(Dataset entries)
....
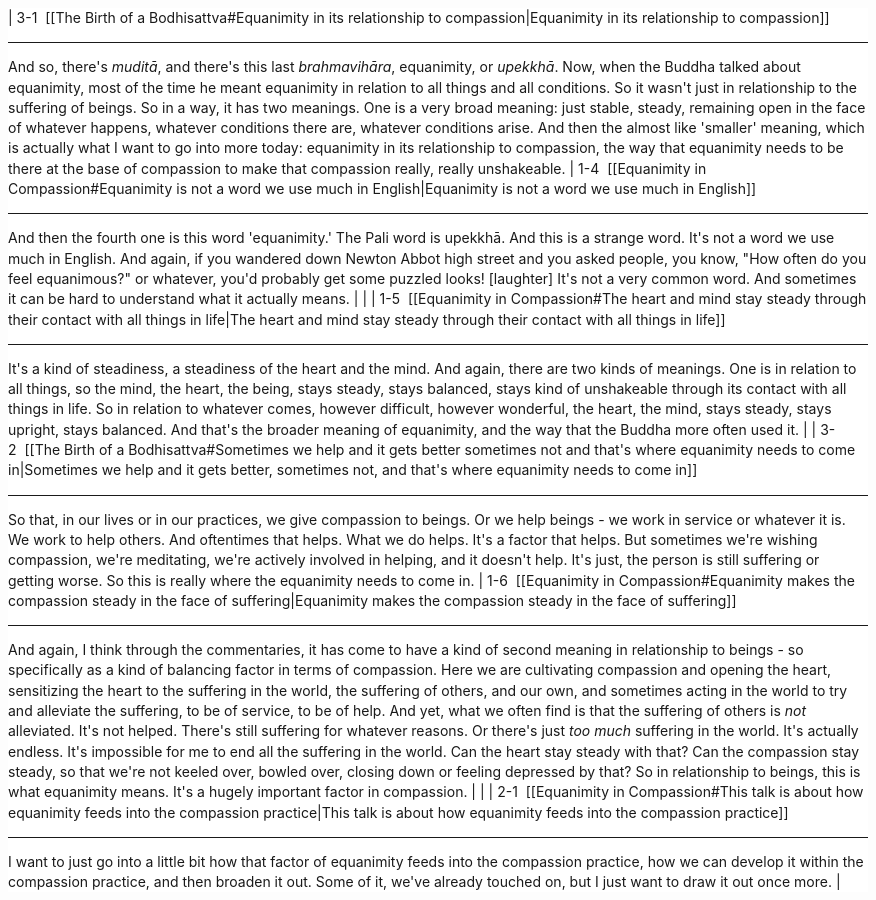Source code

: | <span class="blockid">3-1</span>&nbsp;&nbsp;[[The Birth of a Bodhisattva#Equanimity in its relationship to compassion\|Equanimity in its relationship to compassion]]<br/><hr class="cell">And so, there's _muditā_, and there's this last _brahmavihāra_, equanimity, or _upekkhā_. Now, when the Buddha talked about equanimity, most of the time he meant equanimity in relation to all things and all conditions. So it wasn't just in relationship to the suffering of beings. So in a way, it has two meanings. One is a very broad meaning: just stable, steady, remaining open in the face of whatever happens, whatever conditions there are, whatever conditions arise. And then the almost like 'smaller' meaning, which is actually what I want to go into more today: equanimity in its relationship to compassion, the way that equanimity needs to be there at the base of compassion to make that compassion really, really unshakeable. | <span class="blockid">1-4</span>&nbsp;&nbsp;[[Equanimity in Compassion#Equanimity is not a word we use much in English\|Equanimity is not a word we use much in English]]<br/><hr class="cell">And then the fourth one is this word 'equanimity.' The Pali word is upekkhā. And this is a strange word. It's not a word we use much in English. And again, if you wandered down Newton Abbot high street and you asked people, you know, "How often do you feel equanimous?" or whatever, you'd probably get some puzzled looks! [laughter] It's not a very common word. And sometimes it can be hard to understand what it actually means. |
|  | <span class="blockid">1-5</span>&nbsp;&nbsp;[[Equanimity in Compassion#The heart and mind stay steady through their contact with all things in life\|The heart and mind stay steady through their contact with all things in life]]<br/><hr class="cell">It's a kind of steadiness, a steadiness of the heart and the mind. And again, there are two kinds of meanings. One is in relation to all things, so the mind, the heart, the being, stays steady, stays balanced, stays kind of unshakeable through its contact with all things in life. So in relation to whatever comes, however difficult, however wonderful, the heart, the mind, stays steady, stays upright, stays balanced. And that's the broader meaning of equanimity, and the way that the Buddha more often used it. |
| <span class="blockid">3-2</span>&nbsp;&nbsp;[[The Birth of a Bodhisattva#Sometimes we help and it gets better sometimes not and that's where equanimity needs to come in\|Sometimes we help and it gets better, sometimes not, and that's where equanimity needs to come in]]<br/><hr class="cell">So that, in our lives or in our practices, we give compassion to beings. Or we help beings - we work in service or whatever it is. We work to help others. And oftentimes that helps. What we do helps. It's a factor that helps. But sometimes we're wishing compassion, we're meditating, we're actively involved in helping, and it doesn't help. It's just, the person is still suffering or getting worse. So this is really where the equanimity needs to come in. | <span class="blockid">1-6</span>&nbsp;&nbsp;[[Equanimity in Compassion#Equanimity makes the compassion steady in the face of suffering\|Equanimity makes the compassion steady in the face of suffering]]<br/><hr class="cell">And again, I think through the commentaries, it has come to have a kind of second meaning in relationship to beings - so specifically as a kind of balancing factor in terms of compassion. Here we are cultivating compassion and opening the heart, sensitizing the heart to the suffering in the world, the suffering of others, and our own, and sometimes acting in the world to try and alleviate the suffering, to be of service, to be of help. And yet, what we often find is that the suffering of others is _not_ alleviated. It's not helped. There's still suffering for whatever reasons. Or there's just _too much_ suffering in the world. It's actually endless. It's impossible for me to end all the suffering in the world. Can the heart stay steady with that? Can the compassion stay steady, so that we're not keeled over, bowled over, closing down or feeling depressed by that? So in relationship to beings, this is what equanimity means. It's a hugely important factor in compassion. |
|  | <span class="blockid">2-1</span>&nbsp;&nbsp;[[Equanimity in Compassion#This talk is about how equanimity feeds into the compassion practice\|This talk is about how equanimity feeds into the compassion practice]]<br/><hr class="cell">I want to just go into a little bit how that factor of equanimity feeds into the compassion practice, how we can develop it within the compassion practice, and then broaden it out. Some of it, we've already touched on, but I just want to draw it out once more. |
....
**Exercise description:** Starting at the first line of the records and stopping after the line with "actually means. |", copy each line exactly; pictures stay out.

**Answer:**
Source code

: | <span class="blockid">3-1</span>&nbsp;&nbsp;[[The Birth of a Bodhisattva#Equanimity in its relationship to compassion\|Equanimity in its relationship to compassion]]<br/><hr class="cell">And so, there's _muditā_, and there's this last _brahmavihāra_, equanimity, or _upekkhā_. Now, when the Buddha talked about equanimity, most of the time he meant equanimity in relation to all things and all conditions. So it wasn't just in relationship to the suffering of beings. So in a way, it has two meanings. One is a very broad meaning: just stable, steady, remaining open in the face of whatever happens, whatever conditions there are, whatever conditions arise. And then the almost like 'smaller' meaning, which is actually what I want to go into more today: equanimity in its relationship to compassion, the way that equanimity needs to be there at the base of compassion to make that compassion really, really unshakeable. | <span class="blockid">1-4</span>&nbsp;&nbsp;[[Equanimity in Compassion#Equanimity is not a word we use much in English\|Equanimity is not a word we use much in English]]<br/><hr class="cell">And then the fourth one is this word 'equanimity.' The Pali word is upekkhā. And this is a strange word. It's not a word we use much in English. And again, if you wandered down Newton Abbot high street and you asked people, you know, "How often do you feel equanimous?" or whatever, you'd probably get some puzzled looks! [laughter] It's not a very common word. And sometimes it can be hard to understand what it actually means. |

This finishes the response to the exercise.